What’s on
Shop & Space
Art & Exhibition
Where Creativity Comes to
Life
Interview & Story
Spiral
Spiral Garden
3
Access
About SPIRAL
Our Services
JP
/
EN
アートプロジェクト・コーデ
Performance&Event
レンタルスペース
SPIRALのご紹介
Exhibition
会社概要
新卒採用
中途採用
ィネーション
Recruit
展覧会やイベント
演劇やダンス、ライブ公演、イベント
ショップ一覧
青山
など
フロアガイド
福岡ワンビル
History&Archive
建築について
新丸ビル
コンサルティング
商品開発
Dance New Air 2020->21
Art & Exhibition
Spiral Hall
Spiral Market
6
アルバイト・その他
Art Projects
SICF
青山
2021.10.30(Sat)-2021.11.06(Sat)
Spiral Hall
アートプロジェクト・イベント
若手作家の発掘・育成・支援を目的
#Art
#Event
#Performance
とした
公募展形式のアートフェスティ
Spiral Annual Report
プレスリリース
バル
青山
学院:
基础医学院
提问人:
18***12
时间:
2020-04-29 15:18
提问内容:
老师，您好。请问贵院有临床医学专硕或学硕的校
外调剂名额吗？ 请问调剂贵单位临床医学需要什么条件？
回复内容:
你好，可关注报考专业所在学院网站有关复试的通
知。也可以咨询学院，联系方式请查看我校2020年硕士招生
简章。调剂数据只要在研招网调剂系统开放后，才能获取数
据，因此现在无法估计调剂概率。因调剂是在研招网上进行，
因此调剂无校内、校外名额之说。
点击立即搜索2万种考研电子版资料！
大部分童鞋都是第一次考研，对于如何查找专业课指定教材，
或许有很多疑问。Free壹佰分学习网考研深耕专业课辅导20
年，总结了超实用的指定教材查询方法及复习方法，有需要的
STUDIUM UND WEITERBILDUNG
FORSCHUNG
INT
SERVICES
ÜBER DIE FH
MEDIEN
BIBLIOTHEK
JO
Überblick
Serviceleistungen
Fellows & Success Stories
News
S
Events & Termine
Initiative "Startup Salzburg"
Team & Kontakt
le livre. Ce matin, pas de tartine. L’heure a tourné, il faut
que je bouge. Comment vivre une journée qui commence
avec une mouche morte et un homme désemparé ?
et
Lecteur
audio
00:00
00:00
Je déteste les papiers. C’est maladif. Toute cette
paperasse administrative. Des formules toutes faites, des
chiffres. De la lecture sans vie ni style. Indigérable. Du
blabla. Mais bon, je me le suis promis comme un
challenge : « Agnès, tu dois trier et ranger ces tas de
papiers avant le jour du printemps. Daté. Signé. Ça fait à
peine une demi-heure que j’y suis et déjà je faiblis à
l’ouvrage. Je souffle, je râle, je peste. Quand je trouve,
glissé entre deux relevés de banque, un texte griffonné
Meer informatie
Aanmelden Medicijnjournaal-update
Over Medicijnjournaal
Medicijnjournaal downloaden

▶ _EXERCISE DETAILS_
Each record is to be repeated exactly.

▶ _RESPONSE AREA_
What’s on
Shop & Space
Art & Exhibition
Where Creativity Comes to
Life
Interview & Story
Spiral
Spiral Garden
3
Access
About SPIRAL
Our Services
JP
/
EN
アートプロジェクト・コーデ
Performance&Event
レンタルスペース
SPIRALのご紹介
Exhibition
会社概要
新卒採用
中途採用
ィネーション
Recruit
展覧会やイベント
演劇やダンス、ライブ公演、イベント
ショップ一覧
青山
など
フロアガイド
福岡ワンビル
History&Archive
建築について
新丸ビル
コンサルティング
商品開発
Dance New Air 2020->21
Art & Exhibition
Spiral Hall
Spiral Market
6
アルバイト・その他
Art Projects
SICF
青山
2021.10.30(Sat)-2021.11.06(Sat)
Spiral Hall
アートプロジェクト・イベント
若手作家の発掘・育成・支援を目的
#Art
#Event
#Performance
とした
公募展形式のアートフェスティ
Spiral Annual Report
プレスリリース
バル
青山
学院:
基础医学院
提问人:
18***12
时间:
2020-04-29 15:18
提问内容:
老师，您好。请问贵院有临床医学专硕或学硕的校
外调剂名额吗？ 请问调剂贵单位临床医学需要什么条件？
回复内容:
你好，可关注报考专业所在学院网站有关复试的通
知。也可以咨询学院，联系方式请查看我校2020年硕士招生
简章。调剂数据只要在研招网调剂系统开放后，才能获取数
据，因此现在无法估计调剂概率。因调剂是在研招网上进行，
因此调剂无校内、校外名额之说。
点击立即搜索2万种考研电子版资料！
大部分童鞋都是第一次考研，对于如何查找专业课指定教材，
或许有很多疑问。Free壹佰分学习网考研深耕专业课辅导20
年，总结了超实用的指定教材查询方法及复习方法，有需要的
STUDIUM UND WEITERBILDUNG
FORSCHUNG
INT
SERVICES
ÜBER DIE FH
MEDIEN
BIBLIOTHEK
JO
Überblick
Serviceleistungen
Fellows & Success Stories
News
S
Events & Termine
Initiative "Startup Salzburg"
Team & Kontakt
le livre. Ce matin, pas de tartine. L’heure a tourné, il faut
que je bouge. Comment vivre une journée qui commence
avec une mouche morte et un homme désemparé ?
et
Lecteur
audio
00:00
00:00
Je déteste les papiers. C’est maladif. Toute cette
paperasse administrative. Des formules toutes faites, des
chiffres. De la lecture sans vie ni style. Indigérable. Du
blabla. Mais bon, je me le suis promis comme un
challenge : « Agnès, tu dois trier et ranger ces tas de
papiers avant le jour du printemps. Daté. Signé. Ça fait à
peine une demi-heure que j’y suis et déjà je faiblis à
l’ouvrage. Je souffle, je râle, je peste. Quand je trouve,
glissé entre deux relevés de banque, un texte griffonné
Meer informatie
Aanmelden Medicijnjournaal-update
Over Medicijnjournaal
Medicijnjournaal downloaden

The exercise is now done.